The company reported sales of $3.11 billion and earned an adjusted $1.89 a share, exceeding predictions of $1.67 per share and sales of $2.97 billion. That’s an earnings increase of 136 percent and a sales jump of 41 percent. Revenue from the data center sector, where Nvidia GPU’s are widely used for AI and machine learning workloads, totaled $958 million, up 43 percent.
Investors rewarded the company by driving up share prices by 6.5 percent, to $288.50, in after-market trading, rising further in today’s session to $290, as of this writing.
“Adoption of NVIDIA accelerated computing drove excellent results, with record data center revenue,” said Nvidia CEO Jensen Huang. “Our initiatives are achieving great success.”
The news precedes Nvidia’s annual GTC conference in San Jose, March 23-26, during which, it’s speculated, the company will announce a next-gen 7nm Ampere GPU – compared with its current-generation 12nm Turing GPU – promising higher throughput and greater processor density. If true, Ampere would compete head-to-head with AMD’s 7nm Navi GPU.

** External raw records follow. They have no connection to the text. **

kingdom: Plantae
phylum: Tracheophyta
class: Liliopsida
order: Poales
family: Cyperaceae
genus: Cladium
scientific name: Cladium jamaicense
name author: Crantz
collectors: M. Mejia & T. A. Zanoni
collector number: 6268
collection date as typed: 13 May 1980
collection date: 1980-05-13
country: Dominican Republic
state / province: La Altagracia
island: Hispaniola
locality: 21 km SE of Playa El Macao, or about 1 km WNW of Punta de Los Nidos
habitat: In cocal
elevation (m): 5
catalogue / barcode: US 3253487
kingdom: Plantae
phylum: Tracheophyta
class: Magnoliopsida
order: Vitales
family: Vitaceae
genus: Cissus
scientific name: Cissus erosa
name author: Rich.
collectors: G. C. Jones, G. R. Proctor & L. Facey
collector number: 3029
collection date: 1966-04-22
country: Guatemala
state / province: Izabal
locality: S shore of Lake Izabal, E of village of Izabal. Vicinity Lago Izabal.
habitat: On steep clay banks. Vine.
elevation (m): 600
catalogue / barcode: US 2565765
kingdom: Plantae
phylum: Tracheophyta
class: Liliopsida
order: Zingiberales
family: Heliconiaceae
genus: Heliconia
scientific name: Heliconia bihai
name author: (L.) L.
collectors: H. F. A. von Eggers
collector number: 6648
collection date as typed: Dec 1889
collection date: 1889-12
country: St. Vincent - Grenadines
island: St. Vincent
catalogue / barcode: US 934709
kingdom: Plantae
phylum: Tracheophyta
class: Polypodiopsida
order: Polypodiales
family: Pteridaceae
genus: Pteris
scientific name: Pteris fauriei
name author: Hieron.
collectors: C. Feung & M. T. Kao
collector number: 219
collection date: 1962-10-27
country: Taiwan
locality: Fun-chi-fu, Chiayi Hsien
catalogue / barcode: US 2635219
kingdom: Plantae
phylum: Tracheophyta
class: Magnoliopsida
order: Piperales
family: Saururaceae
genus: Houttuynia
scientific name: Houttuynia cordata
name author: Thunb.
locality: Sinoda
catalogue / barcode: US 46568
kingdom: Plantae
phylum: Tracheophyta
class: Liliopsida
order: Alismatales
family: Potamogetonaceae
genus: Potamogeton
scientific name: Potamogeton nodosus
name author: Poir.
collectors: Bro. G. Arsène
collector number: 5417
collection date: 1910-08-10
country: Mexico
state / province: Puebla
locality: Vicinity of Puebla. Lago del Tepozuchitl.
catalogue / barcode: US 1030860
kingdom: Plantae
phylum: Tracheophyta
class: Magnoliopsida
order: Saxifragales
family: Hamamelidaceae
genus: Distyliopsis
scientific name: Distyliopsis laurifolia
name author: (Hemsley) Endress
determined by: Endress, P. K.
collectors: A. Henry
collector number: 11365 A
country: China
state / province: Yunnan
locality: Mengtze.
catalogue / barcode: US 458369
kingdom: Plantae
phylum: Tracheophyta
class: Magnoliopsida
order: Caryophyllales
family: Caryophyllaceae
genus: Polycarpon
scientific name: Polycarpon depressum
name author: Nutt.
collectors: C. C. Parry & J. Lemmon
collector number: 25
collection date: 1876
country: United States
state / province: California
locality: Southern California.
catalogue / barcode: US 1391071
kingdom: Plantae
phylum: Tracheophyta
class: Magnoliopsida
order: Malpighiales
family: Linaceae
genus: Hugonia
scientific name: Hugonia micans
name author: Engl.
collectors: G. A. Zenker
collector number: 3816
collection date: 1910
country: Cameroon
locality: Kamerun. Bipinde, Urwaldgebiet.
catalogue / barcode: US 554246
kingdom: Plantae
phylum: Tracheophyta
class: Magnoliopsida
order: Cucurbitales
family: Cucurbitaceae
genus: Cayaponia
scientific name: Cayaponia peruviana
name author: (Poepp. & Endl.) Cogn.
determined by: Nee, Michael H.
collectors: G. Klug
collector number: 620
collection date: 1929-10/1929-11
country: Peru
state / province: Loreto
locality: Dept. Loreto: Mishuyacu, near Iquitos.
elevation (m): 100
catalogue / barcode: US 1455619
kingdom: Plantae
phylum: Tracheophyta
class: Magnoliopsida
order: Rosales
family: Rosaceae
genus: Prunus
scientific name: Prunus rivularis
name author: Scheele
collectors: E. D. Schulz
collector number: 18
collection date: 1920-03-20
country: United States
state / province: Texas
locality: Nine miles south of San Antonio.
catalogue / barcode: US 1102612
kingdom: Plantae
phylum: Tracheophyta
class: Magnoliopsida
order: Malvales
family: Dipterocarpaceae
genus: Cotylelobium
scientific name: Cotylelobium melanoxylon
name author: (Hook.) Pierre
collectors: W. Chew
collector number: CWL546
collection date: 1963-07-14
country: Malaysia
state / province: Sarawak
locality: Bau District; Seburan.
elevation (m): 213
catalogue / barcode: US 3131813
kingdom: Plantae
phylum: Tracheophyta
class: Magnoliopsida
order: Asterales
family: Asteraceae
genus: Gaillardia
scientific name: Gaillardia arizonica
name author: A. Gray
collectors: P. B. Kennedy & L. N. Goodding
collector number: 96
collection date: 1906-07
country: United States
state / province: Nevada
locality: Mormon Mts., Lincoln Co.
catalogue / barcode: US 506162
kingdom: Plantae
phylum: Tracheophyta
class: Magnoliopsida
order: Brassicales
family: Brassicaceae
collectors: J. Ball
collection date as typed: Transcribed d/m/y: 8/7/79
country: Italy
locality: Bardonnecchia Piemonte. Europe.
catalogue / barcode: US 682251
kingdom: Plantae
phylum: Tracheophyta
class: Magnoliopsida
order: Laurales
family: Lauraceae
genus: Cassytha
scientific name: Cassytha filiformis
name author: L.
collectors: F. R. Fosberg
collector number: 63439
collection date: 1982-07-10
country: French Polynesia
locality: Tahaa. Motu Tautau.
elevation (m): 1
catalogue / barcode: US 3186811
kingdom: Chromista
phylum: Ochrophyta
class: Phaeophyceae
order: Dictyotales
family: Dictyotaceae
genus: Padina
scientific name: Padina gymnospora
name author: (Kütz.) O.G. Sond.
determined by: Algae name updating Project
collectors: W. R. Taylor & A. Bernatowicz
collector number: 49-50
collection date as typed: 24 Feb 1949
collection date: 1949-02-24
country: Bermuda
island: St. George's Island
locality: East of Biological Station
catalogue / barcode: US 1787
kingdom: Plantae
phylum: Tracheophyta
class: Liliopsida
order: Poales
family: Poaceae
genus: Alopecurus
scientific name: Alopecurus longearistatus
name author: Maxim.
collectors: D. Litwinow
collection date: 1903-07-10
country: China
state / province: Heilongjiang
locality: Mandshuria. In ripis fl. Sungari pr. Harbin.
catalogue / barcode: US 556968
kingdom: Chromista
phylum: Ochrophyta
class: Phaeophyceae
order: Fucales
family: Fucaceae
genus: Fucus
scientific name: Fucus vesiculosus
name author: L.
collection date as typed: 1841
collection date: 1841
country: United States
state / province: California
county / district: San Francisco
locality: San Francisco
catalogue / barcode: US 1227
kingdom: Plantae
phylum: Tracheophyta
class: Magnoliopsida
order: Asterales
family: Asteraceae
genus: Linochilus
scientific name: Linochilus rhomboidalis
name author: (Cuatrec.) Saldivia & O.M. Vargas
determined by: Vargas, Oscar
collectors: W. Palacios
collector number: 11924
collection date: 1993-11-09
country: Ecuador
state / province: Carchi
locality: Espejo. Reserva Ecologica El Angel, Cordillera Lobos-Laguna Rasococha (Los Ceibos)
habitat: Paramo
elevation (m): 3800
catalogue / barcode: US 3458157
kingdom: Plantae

“Nvidia had an incredible quarter with record revenue in many places,” said Patrick Moorhead, founder and CEO of industry watcher Moor Insights & Strategy. “Key drivers were PC gaming driven by RTX and SUPER lines, data center driven by cloud giants with machine learning and even growth in professional visualization. I was a bit disappointed by the flat automotive number, but it makes sense given the end customer puts and takes. It was a great end to the fiscal year.”